(EXERCISE PASSAGE):

# # # # # # #

Image Captioning

This project generates captions for images using a deep learning model. It includes a Jupyter notebook for model training, a FastAPI backend to serve the model, and a Streamlit web application for an interactive user interface.

Features

Image Feature Extraction: Uses a pre-trained VGG16 model to extract features from images.
Caption Generation: Employs an LSTM-based model to generate descriptive captions for images.
Training Pipeline: A Jupyter notebook (notebooks/main.ipynb) details the process of downloading the Flickr8k dataset, preprocessing data, training the captioning model, and evaluating it.
API Endpoint: A FastAPI application (api.py) provides an endpoint (/model) to get captions for uploaded images.
Interactive Web App: A Streamlit application (app.py) allows users to upload an image and view the generated caption.

The image captioning model consists of an encoder-decoder architecture:

Encoder (Feature Extractor):
- A pre-trained VGG16 model, with its final classification layer removed, is used as the image feature extractor.
- It processes an input image (resized to 224x224 pixels) and outputs a 4096-dimensional feature vector representing the image's salient content.
- The Keras model for the feature extractor is typically saved as models/feature_extractor.keras.
Decoder (Captioning Model):
- An LSTM (Long Short-Term Memory) network serves as the decoder.
- It takes the 4096-dimensional image feature vector (from the encoder) and the sequence of previously generated words (as token IDs) as input.
- The LSTM then predicts the next word in the caption sequence.
- This process is repeated, with the newly predicted word becoming part of the input for the next time step, until an 'endseq' token is generated or the maximum caption length is reached.
- The Keras model for the caption generator is typically saved as models/best_model.keras.
Text Preprocessing:
- Captions are cleaned (converted to lowercase, punctuation and short words removed).
- Special tokens, 'startseq' and 'endseq', are added to mark the beginning and end of each caption, respectively.
- A Keras Tokenizer (models/tokenizer (1).pkl) is used to convert words into integer sequences and vice-versa. The vocabulary is built from the training captions.

# # # # # # #

(INPUT DATA):

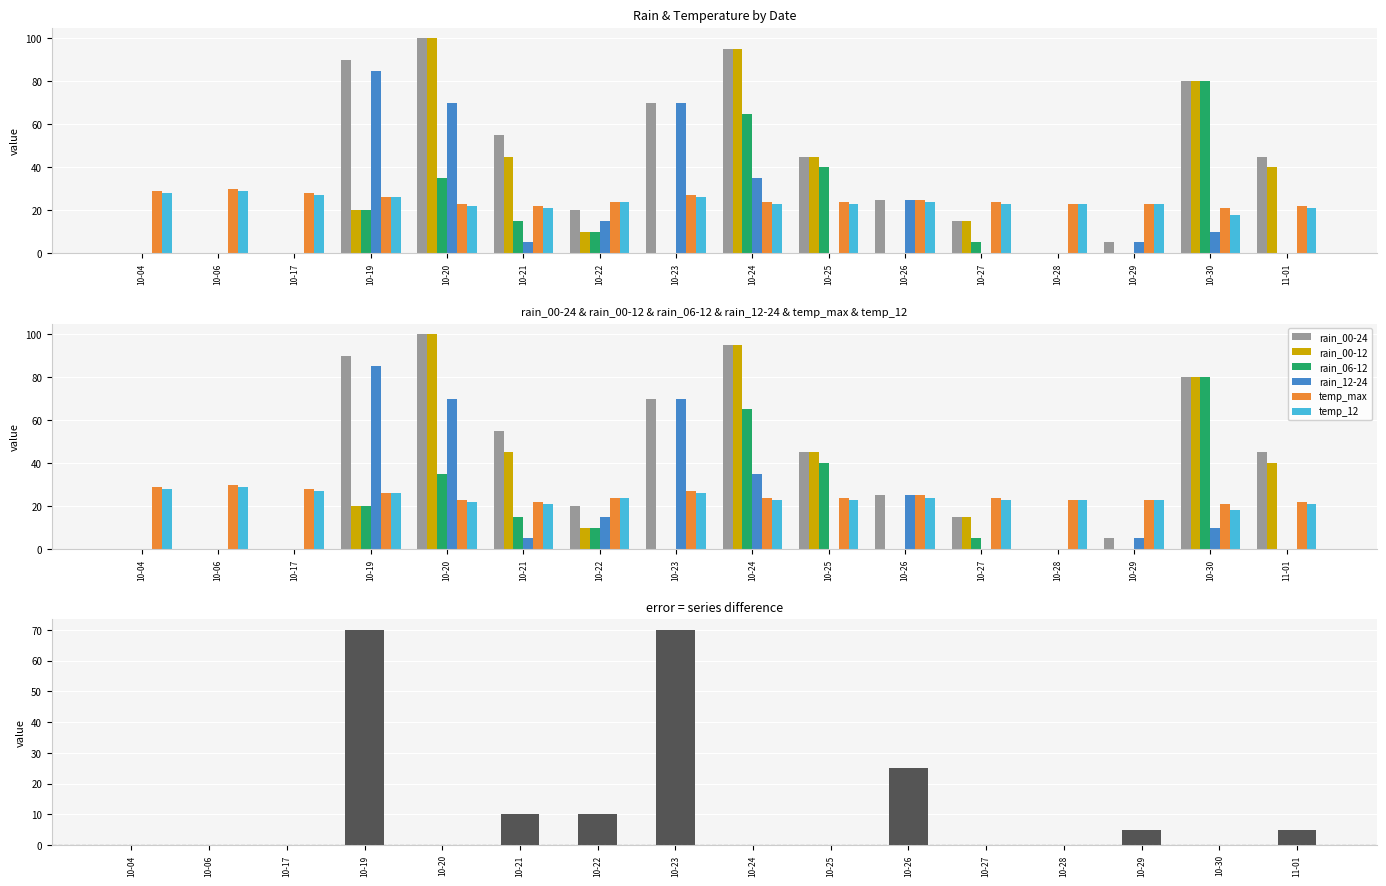

What is the sum of the rain_06-12 values at 10-06 and 10-22?

10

# # # # # # #

(WHAT TO PRODUCE):
Retype the part of the image captioning text that begins at the words "- The Keras model for the feature" and stops after "as the decoder.". The data isn't needed for anything here.

(YOUR SOLUTION):
- The Keras model for the feature extractor is typically saved as models/feature_extractor.keras.
Decoder (Captioning Model):
- An LSTM (Long Short-Term Memory) network serves as the decoder.